NVIDIA GF100 Architecture Preview - Fermi brings DX11 to the desktop
Fashionably Late, but Dressed to the Nines
The last 15 years have been absolutely incredible in terms of where we have come from in the realm of 3D graphics. Dusting off my memories of that time, we can see exactly how fast this particular segment of the computer market has grown. The original Voodoo Graphics, which was hand’s down the most fully featured and fastest offering at the time, was comprised of two chips. The first chip was a raster unit that featured around 1 million transistors, and it included a triangle setup engine. The second chip was a texture chip, and it also was around the 1 million transistor mark. These two chips ran at 50 MHz (though it was easy to overclock them to a blazing 57 MHz). This was simply gaming nirvana in 1996. Games such as Mechwarrior 2 showed off how good true 3D graphics could look, even at 640x480 by 16 bit graphics.
Fast forward to 2010 and we can look at the most advanced consumer graphics chip on the market; the AMD Cypress. This chip is comprised of 2.15 BILLION transistors running at a brisk 850 MHz. We are looking at a chip that is basically over 1000 times more complex than the Voodoo Graphics, running at a clockspeed 17 times faster. The AMD HD 5870 is by far the most advanced graphics card on the market at this time, and the first to bring DirectX 11 functionality. While AMD has a virtual stranglehold on DX11 cards with their Evergreen family of chips and cards, NVIDIA has not been standing still.
The naked GF100 die. All 3 billion transistors. And just think in 10 years we will be talking about 300 billion transistors.
The previous DirectX 10 generations of cards were dominated by NVIDIA in terms of features and performance. NVIDIA torpedoed AMD with the excellent G80 chip, which was the basis for the GeForce 8800 GTX/GTS cards. AMD/ATI stumbled mightily with the R600 chip (HD 2900 XT), and only slightly regained ground with the shrunk and slightly improved RV670 (HD 3870). The G80 chips held the high ground for an astounding 1 year and 8 months. During this time we saw a very interesting shift in philosophy between NVIDIA and AMD/ATI. Previously ATI would work hard on making the most feature complete cards, and were seemingly overengineered in terms of what was available with games. The X1800 and X1900 series of chips were a lot more advanced in shader design and functionality than the competing GeForce 7800 and 7900 series of chips that they competed against.
The change occurred with G80. The G80 was a surprise to many in the industry, as NVIDIA had not hinted at having a unified shader architecture for the DX10 generation of parts. The G80 was a tremendous product, and it beat ATI’s R600 to market by a good 8 months. NVIDIA followed this up with the GTX 280/260 parts, which again were performance leaders in both gaming and GPGPU applications. AMD went back to making simpler, more focused products for the gaming market. The RV 780 chip that powered the HD 4800 series of parts was not nearly as complex as the GTX 280, but it provided enough performance in games to be comparable to what NVIDIA had.
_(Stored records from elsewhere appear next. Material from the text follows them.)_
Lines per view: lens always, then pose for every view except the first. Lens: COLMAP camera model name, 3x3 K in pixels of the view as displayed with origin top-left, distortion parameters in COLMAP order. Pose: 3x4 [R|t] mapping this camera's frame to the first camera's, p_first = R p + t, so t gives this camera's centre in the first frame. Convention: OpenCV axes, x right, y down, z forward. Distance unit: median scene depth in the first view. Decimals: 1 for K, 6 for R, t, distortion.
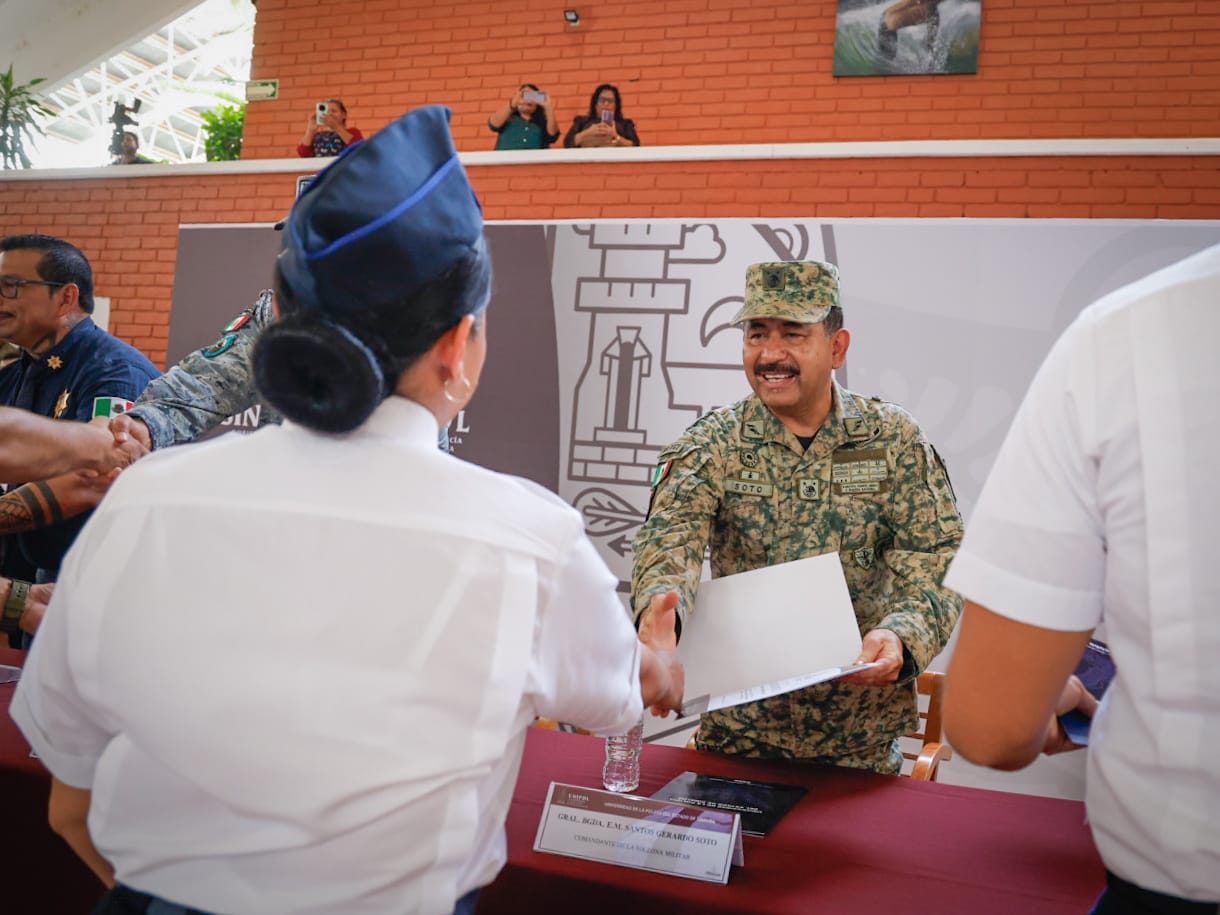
lens RADIAL K [[1082.7, 0, 778.8], [0, 1082.7, 455.2], [0, 0, 1]] dist [-0.057630, 0.007731]
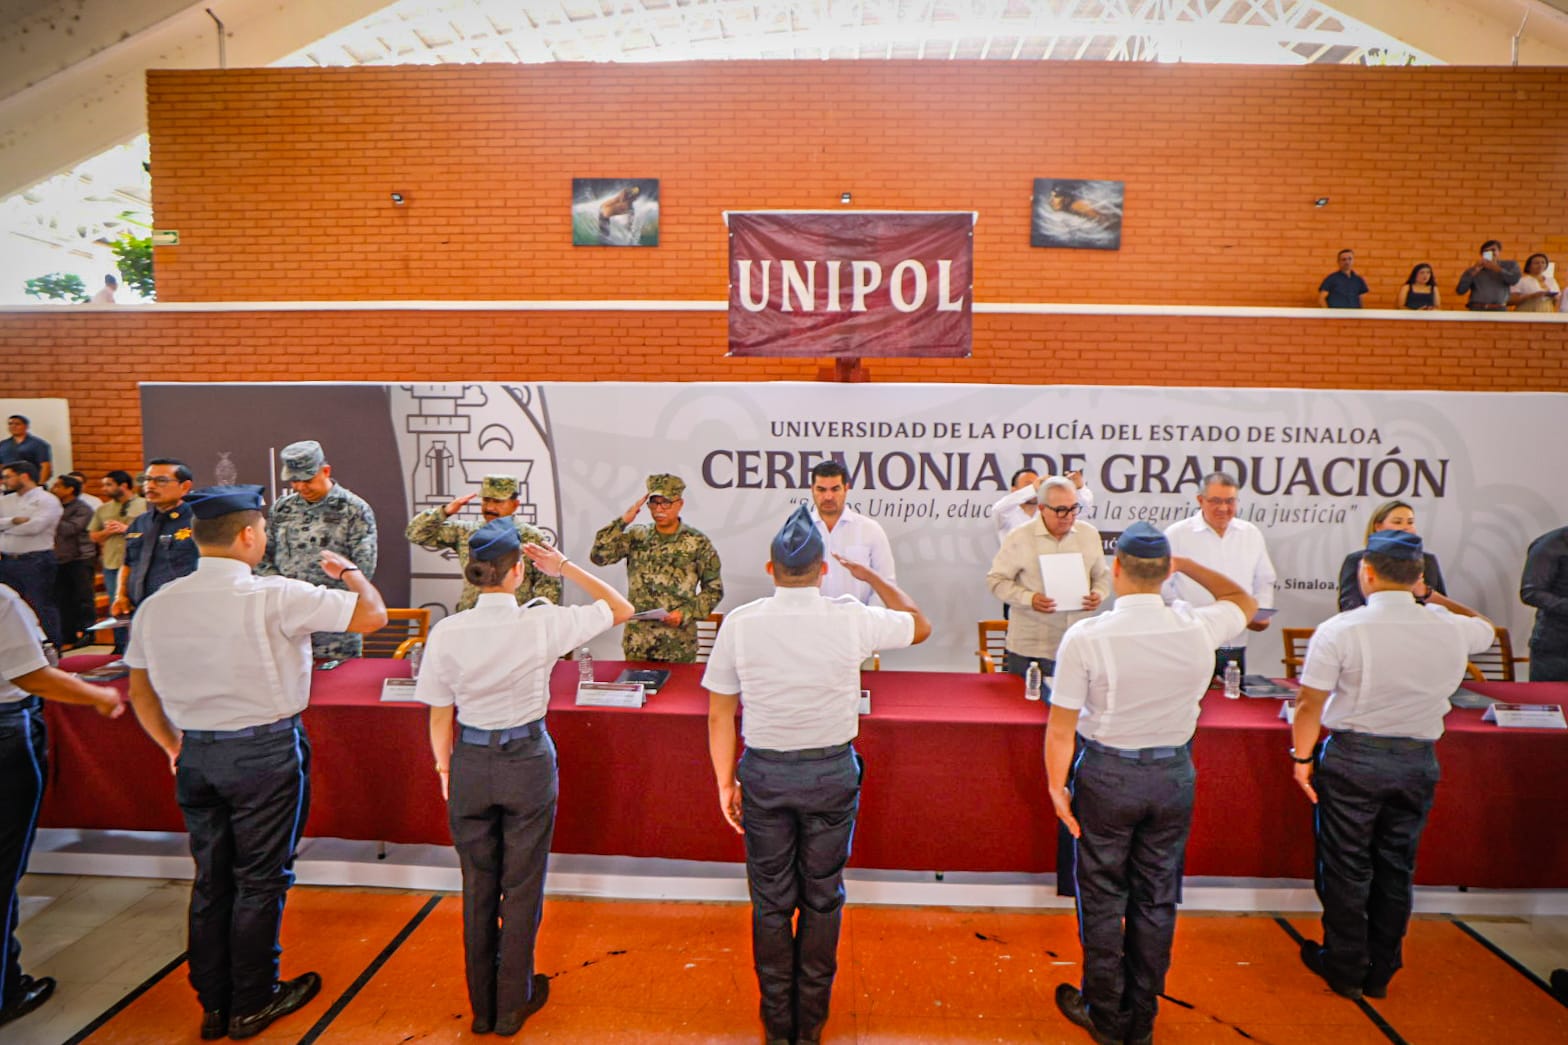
lens RADIAL K [[734.2, 0, 805.1], [0, 734.2, 515.6], [0, 0, 1]] dist [-0.029153, 0.005612]
pose [[0.964489, -0.085012, 0.250066, 0.097585], [0.055391, 0.990834, 0.123204, -0.072318], [-0.258248, -0.104977, 0.960358, -0.264200]]
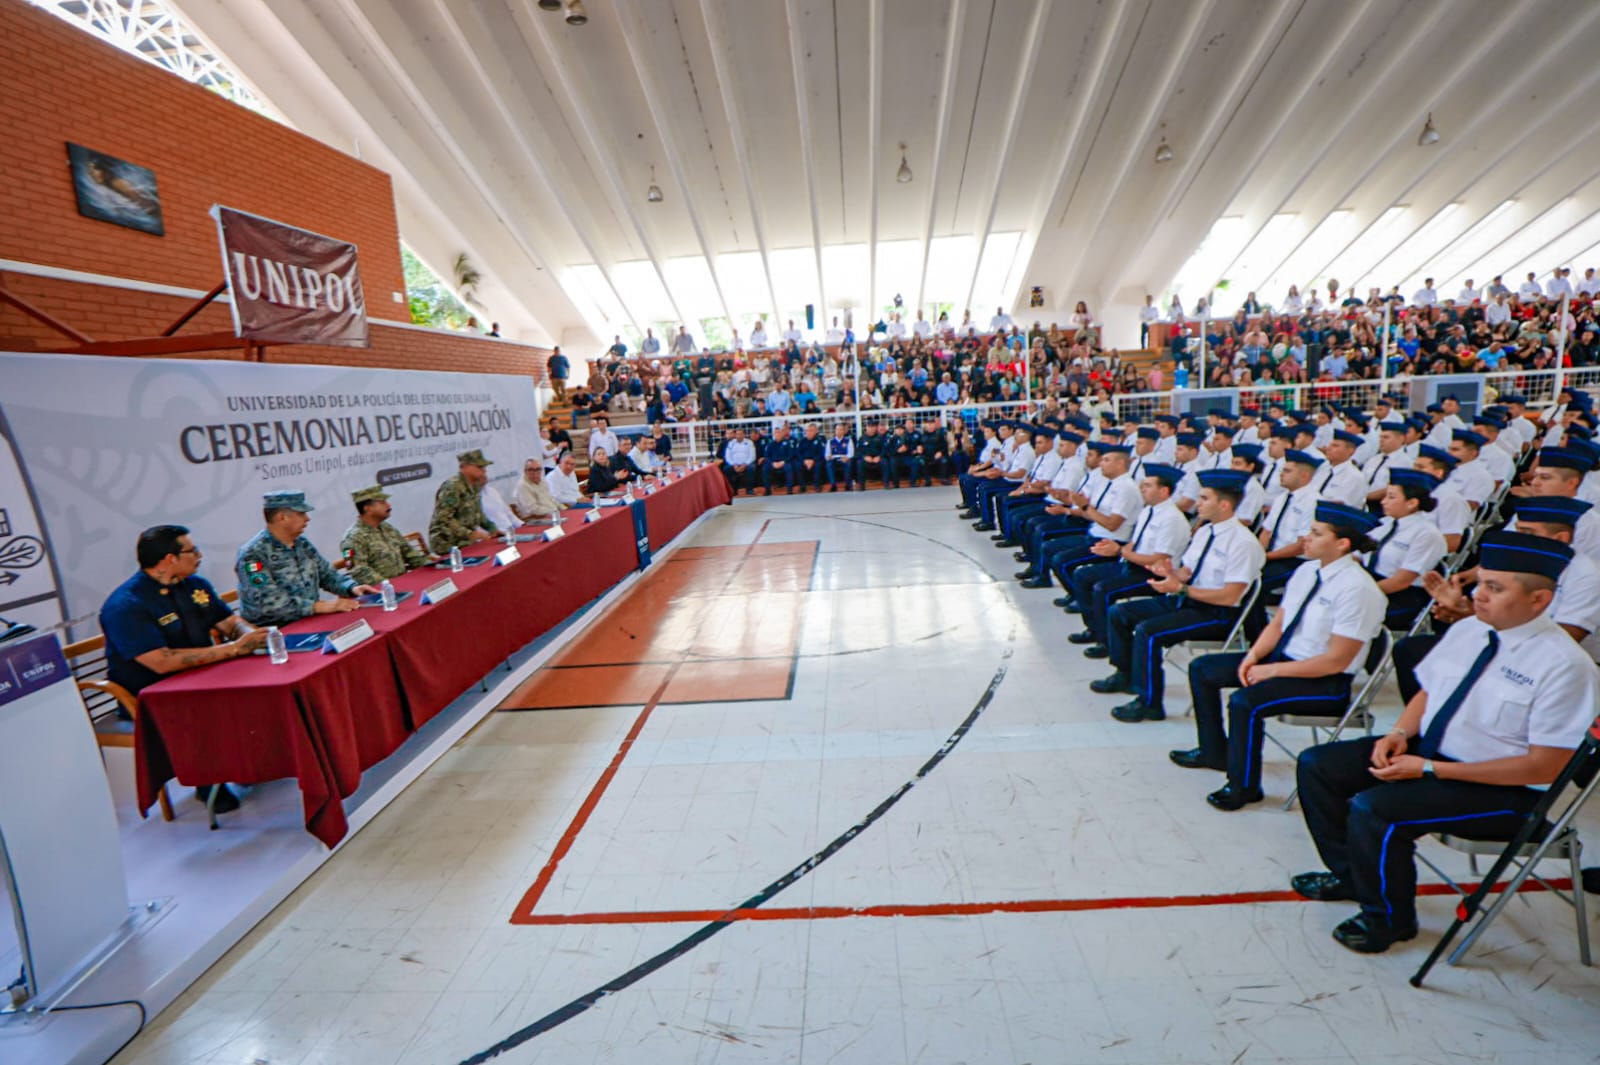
lens RADIAL K [[749.2, 0, 821.6], [0, 749.2, 525.4], [0, 0, 1]] dist [-0.029153, 0.005612]
pose [[-0.255041, -0.225404, 0.940291, -0.786118], [0.022763, 0.970781, 0.238887, -0.123582], [-0.966662, 0.082329, -0.242458, 0.073985]]
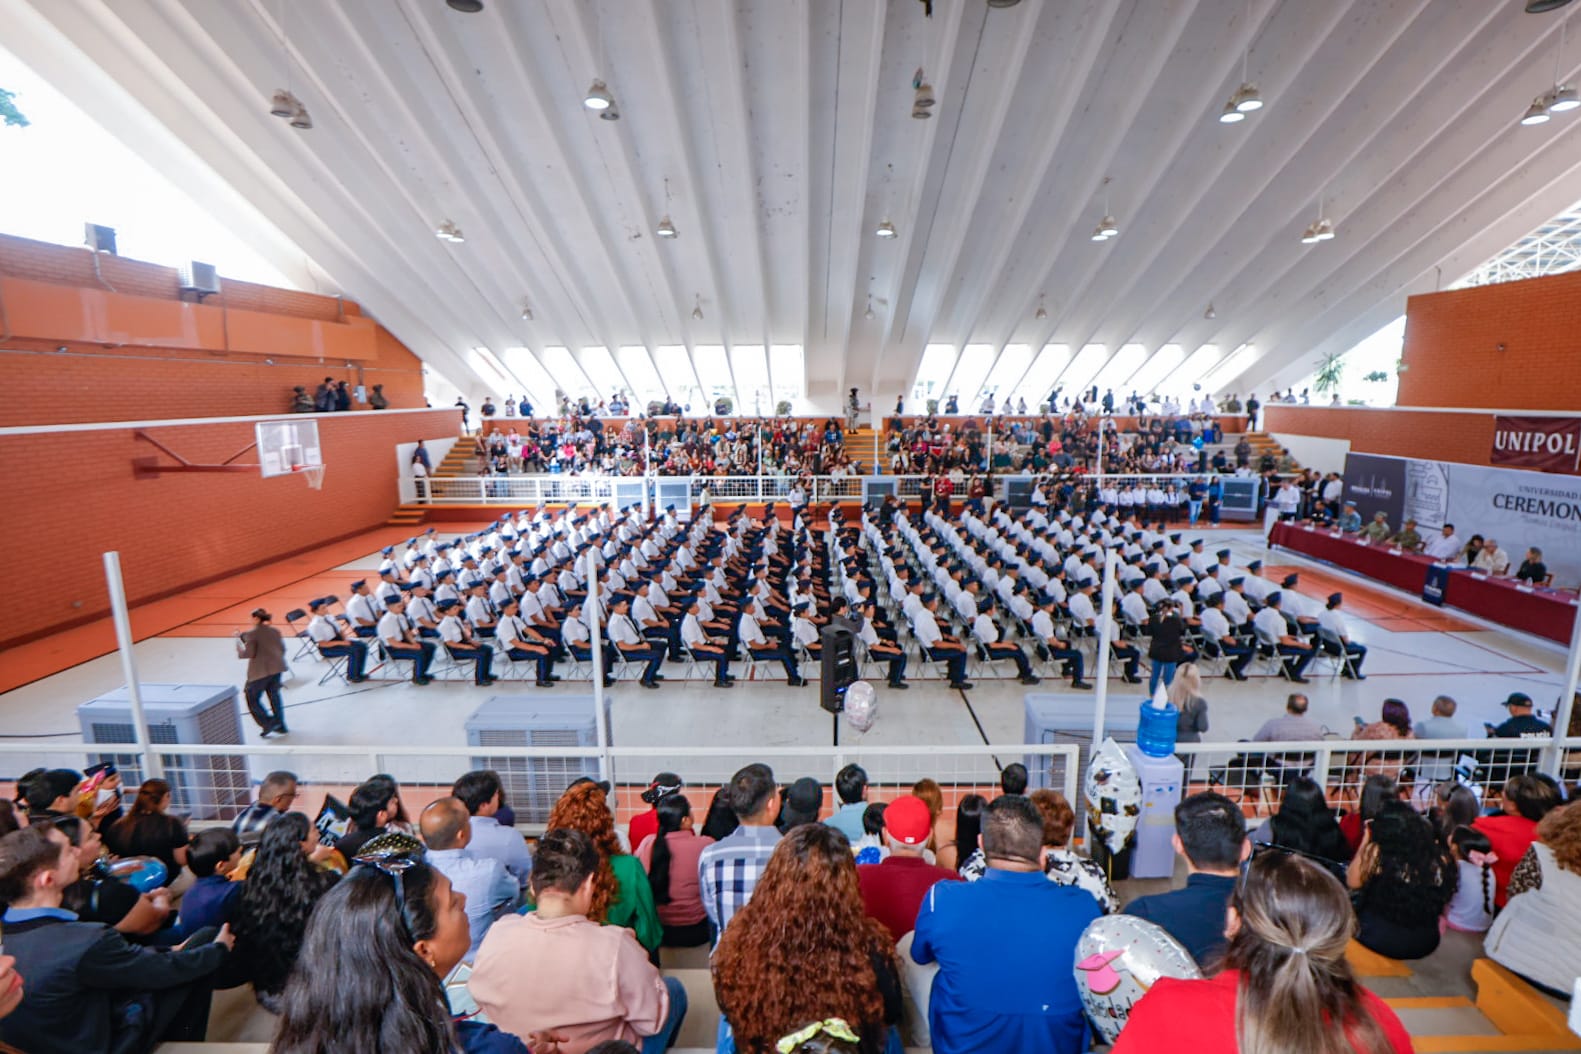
lens RADIAL K [[740.3, 0, 811.8], [0, 740.3, 520.0], [0, 0, 1]] dist [-0.029153, 0.005612]
pose [[0.290409, 0.086098, -0.953021, 1.719755], [0.046801, 0.993474, 0.104014, -0.297946], [0.955757, -0.074809, 0.284484, -2.084342]]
This is the logical diagram of the GF100. 4 GPCs, 16 SMs, and 512 CUDA cores comprise the cutting edge design for NVIDIA.
AMD truly did score a significant coup against NVIDIA with the release of their Evergreen family of products. AMD kept with a more focused design that would benefit gaming far more than GPGPU applications, even though there were some nods to improving performance and capabilities in that growing market. The result of that is the 334 mm square Cypress chip, which is now being produced in full swing after a bit of a rocky start with TSMC’s 40 nm process. Cypress is comprised of 1600 stream units, but the overall architecture is still highly reminiscent of the earlier HD 3870/HD4870 chips. AMD increased the sizes of the caches to allow for greater throughput of GPGPU functions, texturing, and memory locality for pixel operations. Full DX11 support was big, as well as including support for tessellation, and the addition of IEEE 754-2008 to the stream units. Looking from a high level point of view though, the changes are not that extreme from previous parts. This is likely the biggest reason AMD has such a lead over NVIDIA in the DX11 market.
Now we come to the GF100 chip from NVIDIA. This will be the first iteration of the new Fermi architecture, and the changes it brings to the table are significantly greater than what many were again imagining. Not only will this be a better performing chip from a gaming perspective, but NVIDIA has added enough functional units and switched around how data is handled in the chip, that it could very well be a game changer in both the gaming and GPGPU market.